(Stored entries)
○ ○ ○ ○

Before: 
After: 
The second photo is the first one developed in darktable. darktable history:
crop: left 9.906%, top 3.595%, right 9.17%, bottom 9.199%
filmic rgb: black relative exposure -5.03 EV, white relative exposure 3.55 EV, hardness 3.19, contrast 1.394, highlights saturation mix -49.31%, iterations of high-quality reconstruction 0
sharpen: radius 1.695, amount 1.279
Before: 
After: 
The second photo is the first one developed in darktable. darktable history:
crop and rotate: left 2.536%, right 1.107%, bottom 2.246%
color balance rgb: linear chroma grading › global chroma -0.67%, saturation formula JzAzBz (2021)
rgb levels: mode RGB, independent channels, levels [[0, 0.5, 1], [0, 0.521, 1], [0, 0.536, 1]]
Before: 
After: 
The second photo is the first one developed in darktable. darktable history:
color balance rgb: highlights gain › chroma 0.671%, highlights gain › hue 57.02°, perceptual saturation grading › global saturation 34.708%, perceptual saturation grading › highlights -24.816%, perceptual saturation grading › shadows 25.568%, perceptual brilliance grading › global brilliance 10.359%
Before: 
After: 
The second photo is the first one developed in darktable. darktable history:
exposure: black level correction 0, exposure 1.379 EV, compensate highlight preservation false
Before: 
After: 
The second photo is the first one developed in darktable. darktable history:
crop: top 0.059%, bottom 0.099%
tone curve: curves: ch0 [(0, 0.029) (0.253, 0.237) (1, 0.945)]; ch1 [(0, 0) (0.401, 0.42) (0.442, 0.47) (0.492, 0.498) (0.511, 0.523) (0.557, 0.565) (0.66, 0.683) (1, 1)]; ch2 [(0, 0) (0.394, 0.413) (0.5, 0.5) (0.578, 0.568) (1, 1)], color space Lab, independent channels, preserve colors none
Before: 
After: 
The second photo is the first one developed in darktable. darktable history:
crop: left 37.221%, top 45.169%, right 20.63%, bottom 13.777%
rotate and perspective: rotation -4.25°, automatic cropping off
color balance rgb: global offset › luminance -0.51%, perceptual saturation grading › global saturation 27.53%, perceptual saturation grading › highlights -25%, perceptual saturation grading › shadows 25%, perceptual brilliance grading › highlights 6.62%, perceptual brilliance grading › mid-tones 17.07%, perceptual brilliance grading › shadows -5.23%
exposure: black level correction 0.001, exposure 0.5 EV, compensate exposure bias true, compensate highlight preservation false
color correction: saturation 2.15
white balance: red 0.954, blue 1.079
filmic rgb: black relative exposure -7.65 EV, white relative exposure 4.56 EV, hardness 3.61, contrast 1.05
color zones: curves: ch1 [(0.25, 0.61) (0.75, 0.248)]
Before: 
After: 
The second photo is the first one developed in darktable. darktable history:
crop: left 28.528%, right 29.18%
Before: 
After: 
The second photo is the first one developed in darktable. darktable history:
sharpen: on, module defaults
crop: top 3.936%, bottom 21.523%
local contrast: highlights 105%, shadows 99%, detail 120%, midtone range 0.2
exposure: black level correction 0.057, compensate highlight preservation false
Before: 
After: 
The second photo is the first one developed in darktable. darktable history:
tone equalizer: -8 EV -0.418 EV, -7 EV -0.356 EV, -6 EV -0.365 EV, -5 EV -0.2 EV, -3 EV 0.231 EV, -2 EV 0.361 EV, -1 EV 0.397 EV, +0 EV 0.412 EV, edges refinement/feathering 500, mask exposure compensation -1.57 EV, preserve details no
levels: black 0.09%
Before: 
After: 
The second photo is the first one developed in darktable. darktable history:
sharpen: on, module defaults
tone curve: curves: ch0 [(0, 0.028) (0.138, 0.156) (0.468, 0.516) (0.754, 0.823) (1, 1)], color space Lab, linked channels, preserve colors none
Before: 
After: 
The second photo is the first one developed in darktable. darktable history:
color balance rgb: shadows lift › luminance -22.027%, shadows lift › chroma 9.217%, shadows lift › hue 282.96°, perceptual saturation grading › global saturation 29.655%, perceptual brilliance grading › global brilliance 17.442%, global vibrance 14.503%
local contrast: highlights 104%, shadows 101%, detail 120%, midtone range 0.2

○ ○ ○ ○

* Challenge *
Could you write out every one of the records above again, word for word and unchanged?

* Exercise solution *
Before: 
After: 
The second photo is the first one developed in darktable. darktable history:
crop: left 9.906%, top 3.595%, right 9.17%, bottom 9.199%
filmic rgb: black relative exposure -5.03 EV, white relative exposure 3.55 EV, hardness 3.19, contrast 1.394, highlights saturation mix -49.31%, iterations of high-quality reconstruction 0
sharpen: radius 1.695, amount 1.279
Before: 
After: 
The second photo is the first one developed in darktable. darktable history:
crop and rotate: left 2.536%, right 1.107%, bottom 2.246%
color balance rgb: linear chroma grading › global chroma -0.67%, saturation formula JzAzBz (2021)
rgb levels: mode RGB, independent channels, levels [[0, 0.5, 1], [0, 0.521, 1], [0, 0.536, 1]]
Before: 
After: 
The second photo is the first one developed in darktable. darktable history:
color balance rgb: highlights gain › chroma 0.671%, highlights gain › hue 57.02°, perceptual saturation grading › global saturation 34.708%, perceptual saturation grading › highlights -24.816%, perceptual saturation grading › shadows 25.568%, perceptual brilliance grading › global brilliance 10.359%
Before: 
After: 
The second photo is the first one developed in darktable. darktable history:
exposure: black level correction 0, exposure 1.379 EV, compensate highlight preservation false
Before: 
After: 
The second photo is the first one developed in darktable. darktable history:
crop: top 0.059%, bottom 0.099%
tone curve: curves: ch0 [(0, 0.029) (0.253, 0.237) (1, 0.945)]; ch1 [(0, 0) (0.401, 0.42) (0.442, 0.47) (0.492, 0.498) (0.511, 0.523) (0.557, 0.565) (0.66, 0.683) (1, 1)]; ch2 [(0, 0) (0.394, 0.413) (0.5, 0.5) (0.578, 0.568) (1, 1)], color space Lab, independent channels, preserve colors none
Before: 
After: 
The second photo is the first one developed in darktable. darktable history:
crop: left 37.221%, top 45.169%, right 20.63%, bottom 13.777%
rotate and perspective: rotation -4.25°, automatic cropping off
color balance rgb: global offset › luminance -0.51%, perceptual saturation grading › global saturation 27.53%, perceptual saturation grading › highlights -25%, perceptual saturation grading › shadows 25%, perceptual brilliance grading › highlights 6.62%, perceptual brilliance grading › mid-tones 17.07%, perceptual brilliance grading › shadows -5.23%
exposure: black level correction 0.001, exposure 0.5 EV, compensate exposure bias true, compensate highlight preservation false
color correction: saturation 2.15
white balance: red 0.954, blue 1.079
filmic rgb: black relative exposure -7.65 EV, white relative exposure 4.56 EV, hardness 3.61, contrast 1.05
color zones: curves: ch1 [(0.25, 0.61) (0.75, 0.248)]
Before: 
After: 
The second photo is the first one developed in darktable. darktable history:
crop: left 28.528%, right 29.18%
Before: 
After: 
The second photo is the first one developed in darktable. darktable history:
sharpen: on, module defaults
crop: top 3.936%, bottom 21.523%
local contrast: highlights 105%, shadows 99%, detail 120%, midtone range 0.2
exposure: black level correction 0.057, compensate highlight preservation false
Before: 
After: 
The second photo is the first one developed in darktable. darktable history:
tone equalizer: -8 EV -0.418 EV, -7 EV -0.356 EV, -6 EV -0.365 EV, -5 EV -0.2 EV, -3 EV 0.231 EV, -2 EV 0.361 EV, -1 EV 0.397 EV, +0 EV 0.412 EV, edges refinement/feathering 500, mask exposure compensation -1.57 EV, preserve details no
levels: black 0.09%
Before: 
After: 
The second photo is the first one developed in darktable. darktable history:
sharpen: on, module defaults
tone curve: curves: ch0 [(0, 0.028) (0.138, 0.156) (0.468, 0.516) (0.754, 0.823) (1, 1)], color space Lab, linked channels, preserve colors none
Before: 
After: 
The second photo is the first one developed in darktable. darktable history:
color balance rgb: shadows lift › luminance -22.027%, shadows lift › chroma 9.217%, shadows lift › hue 282.96°, perceptual saturation grading › global saturation 29.655%, perceptual brilliance grading › global brilliance 17.442%, global vibrance 14.503%
local contrast: highlights 104%, shadows 101%, detail 120%, midtone range 0.2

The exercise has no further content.